Celsius CEO Alex Mashinsky "took control" of the firm’s trading strategy in January on a hunch that the US Federal Reserve would raise interest rates, according to a report by the Financial Times.
Mashinsky was convinced that a hawkish Fed decision would send already falling crypto prices lower, according to the report on Tuesday. According to the report, the CEO also created tension among some staff as he repeatedly clashed with the firm’s former chief investment officer (CIO) Frank van Etten, who left in February per his LinkedIn.
During a call on January 21, the Friday before a Fed meeting, Mashinsky told the investment team that the coming week would be the most defining one of their careers. A person familiar with the events told the FT that Mashinsky had a strong conviction about how bad the market could get and “wanted us to start cutting risk however Celsius could.”
The Fed signaled rate hikes in January but didn’t increase interest rates until March. Bitcoin rallied following the meeting and crypto prices didn’t crash until May.
One source told the FT that Mashinsky ordered the traders to "massively trade the book using bad information," while another said that “he was slugging around huge chunks of bitcoin.” According to the report, in one instance Mashinsky ordered the sale of “hundreds of millions of dollars worth of bitcoin” without consulting the company’s information on its own holdings. This bitcoin was bought back at a loss a day later.

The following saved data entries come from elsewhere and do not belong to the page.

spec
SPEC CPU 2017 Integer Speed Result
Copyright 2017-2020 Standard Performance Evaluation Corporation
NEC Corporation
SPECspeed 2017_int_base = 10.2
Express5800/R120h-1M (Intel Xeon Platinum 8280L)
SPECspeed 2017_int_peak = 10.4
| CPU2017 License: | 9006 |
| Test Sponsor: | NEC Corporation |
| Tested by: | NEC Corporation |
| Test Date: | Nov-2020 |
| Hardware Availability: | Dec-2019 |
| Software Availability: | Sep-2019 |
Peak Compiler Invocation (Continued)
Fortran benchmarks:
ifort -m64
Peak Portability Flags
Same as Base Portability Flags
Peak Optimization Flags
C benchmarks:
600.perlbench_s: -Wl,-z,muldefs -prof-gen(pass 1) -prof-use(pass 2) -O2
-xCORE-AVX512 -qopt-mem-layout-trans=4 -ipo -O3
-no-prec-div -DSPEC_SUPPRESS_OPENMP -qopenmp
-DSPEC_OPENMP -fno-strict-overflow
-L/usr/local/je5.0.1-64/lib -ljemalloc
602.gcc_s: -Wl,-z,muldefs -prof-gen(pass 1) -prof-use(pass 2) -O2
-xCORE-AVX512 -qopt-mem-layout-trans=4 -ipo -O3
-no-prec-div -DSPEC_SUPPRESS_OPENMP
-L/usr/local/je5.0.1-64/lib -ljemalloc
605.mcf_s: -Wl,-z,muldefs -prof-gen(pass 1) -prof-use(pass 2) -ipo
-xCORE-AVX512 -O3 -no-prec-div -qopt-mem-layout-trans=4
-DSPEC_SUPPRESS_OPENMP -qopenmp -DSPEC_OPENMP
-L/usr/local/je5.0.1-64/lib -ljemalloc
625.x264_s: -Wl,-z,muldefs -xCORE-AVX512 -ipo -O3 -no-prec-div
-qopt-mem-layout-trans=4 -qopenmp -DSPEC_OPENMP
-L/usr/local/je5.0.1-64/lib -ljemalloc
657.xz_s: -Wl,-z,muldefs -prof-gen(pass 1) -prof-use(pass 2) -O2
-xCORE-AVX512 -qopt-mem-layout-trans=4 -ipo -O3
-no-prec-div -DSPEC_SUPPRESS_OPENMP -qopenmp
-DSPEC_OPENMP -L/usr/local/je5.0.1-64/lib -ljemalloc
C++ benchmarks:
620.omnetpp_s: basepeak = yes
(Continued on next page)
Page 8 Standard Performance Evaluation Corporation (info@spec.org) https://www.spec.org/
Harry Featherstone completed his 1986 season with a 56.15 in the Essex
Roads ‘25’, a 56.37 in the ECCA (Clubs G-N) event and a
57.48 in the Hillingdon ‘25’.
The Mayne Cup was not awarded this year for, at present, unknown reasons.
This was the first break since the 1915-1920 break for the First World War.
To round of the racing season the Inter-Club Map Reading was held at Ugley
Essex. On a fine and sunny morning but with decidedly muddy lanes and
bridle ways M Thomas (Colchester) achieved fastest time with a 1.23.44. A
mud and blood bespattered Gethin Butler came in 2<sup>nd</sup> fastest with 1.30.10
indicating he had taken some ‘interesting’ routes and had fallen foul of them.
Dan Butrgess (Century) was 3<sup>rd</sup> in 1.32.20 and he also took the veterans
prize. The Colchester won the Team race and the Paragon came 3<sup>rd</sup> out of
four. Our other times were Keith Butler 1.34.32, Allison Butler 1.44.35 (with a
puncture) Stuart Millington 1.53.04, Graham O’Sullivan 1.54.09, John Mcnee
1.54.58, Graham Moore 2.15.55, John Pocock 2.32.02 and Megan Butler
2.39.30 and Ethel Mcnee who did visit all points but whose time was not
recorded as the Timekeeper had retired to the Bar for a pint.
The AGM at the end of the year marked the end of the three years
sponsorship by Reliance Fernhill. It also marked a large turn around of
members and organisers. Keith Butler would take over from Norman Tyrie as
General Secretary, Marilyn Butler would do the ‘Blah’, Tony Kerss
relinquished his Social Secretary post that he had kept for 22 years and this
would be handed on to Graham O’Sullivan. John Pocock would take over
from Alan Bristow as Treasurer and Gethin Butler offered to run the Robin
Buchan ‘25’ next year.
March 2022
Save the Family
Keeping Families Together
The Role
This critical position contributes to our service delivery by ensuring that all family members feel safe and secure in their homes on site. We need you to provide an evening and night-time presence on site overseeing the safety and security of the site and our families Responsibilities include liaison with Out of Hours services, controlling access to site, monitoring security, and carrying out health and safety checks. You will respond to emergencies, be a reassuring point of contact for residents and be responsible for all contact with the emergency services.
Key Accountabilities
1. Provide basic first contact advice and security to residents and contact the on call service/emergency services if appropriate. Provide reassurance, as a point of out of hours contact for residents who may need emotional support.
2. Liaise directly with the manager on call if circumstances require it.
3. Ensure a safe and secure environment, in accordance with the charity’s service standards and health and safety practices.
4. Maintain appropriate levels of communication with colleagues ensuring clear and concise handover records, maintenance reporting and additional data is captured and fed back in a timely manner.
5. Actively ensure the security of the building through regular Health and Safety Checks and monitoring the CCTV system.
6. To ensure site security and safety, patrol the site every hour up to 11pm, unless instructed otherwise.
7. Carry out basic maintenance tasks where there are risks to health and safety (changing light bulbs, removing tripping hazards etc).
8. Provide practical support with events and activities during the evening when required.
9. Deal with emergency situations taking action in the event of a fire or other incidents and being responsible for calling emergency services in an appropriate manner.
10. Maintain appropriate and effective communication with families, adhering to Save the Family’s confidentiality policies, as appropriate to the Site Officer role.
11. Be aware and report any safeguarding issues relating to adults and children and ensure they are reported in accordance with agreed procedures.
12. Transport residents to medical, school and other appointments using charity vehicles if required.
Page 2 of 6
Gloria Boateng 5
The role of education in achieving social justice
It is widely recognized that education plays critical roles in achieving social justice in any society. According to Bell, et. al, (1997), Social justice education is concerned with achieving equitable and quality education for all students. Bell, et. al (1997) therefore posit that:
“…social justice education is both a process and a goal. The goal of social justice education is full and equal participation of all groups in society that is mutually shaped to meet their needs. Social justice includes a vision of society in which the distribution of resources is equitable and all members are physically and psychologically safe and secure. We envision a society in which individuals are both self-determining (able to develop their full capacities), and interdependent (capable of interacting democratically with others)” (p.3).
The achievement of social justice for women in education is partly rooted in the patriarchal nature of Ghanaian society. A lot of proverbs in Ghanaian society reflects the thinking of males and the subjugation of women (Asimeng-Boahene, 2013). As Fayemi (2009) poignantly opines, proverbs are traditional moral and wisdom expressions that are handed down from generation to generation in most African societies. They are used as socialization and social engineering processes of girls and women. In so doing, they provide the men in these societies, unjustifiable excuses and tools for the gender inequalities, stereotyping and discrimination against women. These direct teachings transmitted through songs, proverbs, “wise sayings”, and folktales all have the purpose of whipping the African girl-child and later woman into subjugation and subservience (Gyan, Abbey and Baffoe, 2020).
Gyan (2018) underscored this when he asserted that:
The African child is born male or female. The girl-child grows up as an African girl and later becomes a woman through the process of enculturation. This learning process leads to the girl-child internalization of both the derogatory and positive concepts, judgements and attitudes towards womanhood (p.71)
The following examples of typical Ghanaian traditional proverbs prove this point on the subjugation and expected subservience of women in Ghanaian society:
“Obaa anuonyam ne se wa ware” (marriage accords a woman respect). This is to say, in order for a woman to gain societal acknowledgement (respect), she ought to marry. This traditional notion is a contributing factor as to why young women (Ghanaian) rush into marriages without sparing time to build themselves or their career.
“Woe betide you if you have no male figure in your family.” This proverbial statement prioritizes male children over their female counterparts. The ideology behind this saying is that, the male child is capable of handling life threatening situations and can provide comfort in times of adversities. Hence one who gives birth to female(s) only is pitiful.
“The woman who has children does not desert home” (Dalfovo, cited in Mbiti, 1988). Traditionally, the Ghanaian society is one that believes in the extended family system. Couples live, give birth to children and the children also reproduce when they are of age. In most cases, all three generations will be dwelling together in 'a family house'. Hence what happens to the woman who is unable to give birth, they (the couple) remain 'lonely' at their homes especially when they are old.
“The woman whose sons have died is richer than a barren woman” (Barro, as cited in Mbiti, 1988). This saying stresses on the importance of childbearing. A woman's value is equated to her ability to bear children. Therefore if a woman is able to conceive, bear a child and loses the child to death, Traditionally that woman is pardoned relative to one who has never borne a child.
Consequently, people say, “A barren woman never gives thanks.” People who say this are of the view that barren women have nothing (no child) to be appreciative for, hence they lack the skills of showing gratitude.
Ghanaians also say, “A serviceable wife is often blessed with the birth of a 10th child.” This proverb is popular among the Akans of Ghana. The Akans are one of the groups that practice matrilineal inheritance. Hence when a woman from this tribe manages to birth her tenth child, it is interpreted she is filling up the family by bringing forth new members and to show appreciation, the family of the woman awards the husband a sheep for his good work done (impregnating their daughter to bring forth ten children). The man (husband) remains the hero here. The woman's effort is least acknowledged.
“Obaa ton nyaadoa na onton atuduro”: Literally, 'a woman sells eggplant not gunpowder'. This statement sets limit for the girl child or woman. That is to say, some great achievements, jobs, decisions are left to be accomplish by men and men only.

Another source, however, told the FT that while Mashinsky was vocal about his views, "he wasn’t running the trading desk."
According to the report, Mashinsky blocked the sale of the firm’s GBTC holdings, which were trading at a 15% discount to net asset value and worth around $400 million at the time. Celsius had bought GBTC when it was trading at a premium relative to the underlying bitcoin. Mashinsky opposed the sale, arguing that the discount might narrow. The discount is currently just over 31% after going as low as 34% in June.
Celsius eventually unwound its GBTC position when the discount was 25% in April, taking the firm’s total losses on its GBTC trade to somewhere between $100 to $125 million, according to the FT.
The lending platform attempted to stem its losses by borrowing from other crypto firms, pledging tokens it held as security for loans of stablecoins in the process, leaving Celsius vulnerable to crypto price movements.
Celsius is running out of cash fast, according to recent court documents. Projections from the law firm Kirkland & Ellis filed on Sunday show the lender could run out of funds by October. The firm also owes depositors $2.8 billion more in crypto than it currently holds.
At the time of press Celsius has not responded to a request for comment from The Block. Nor has Frank van Etten.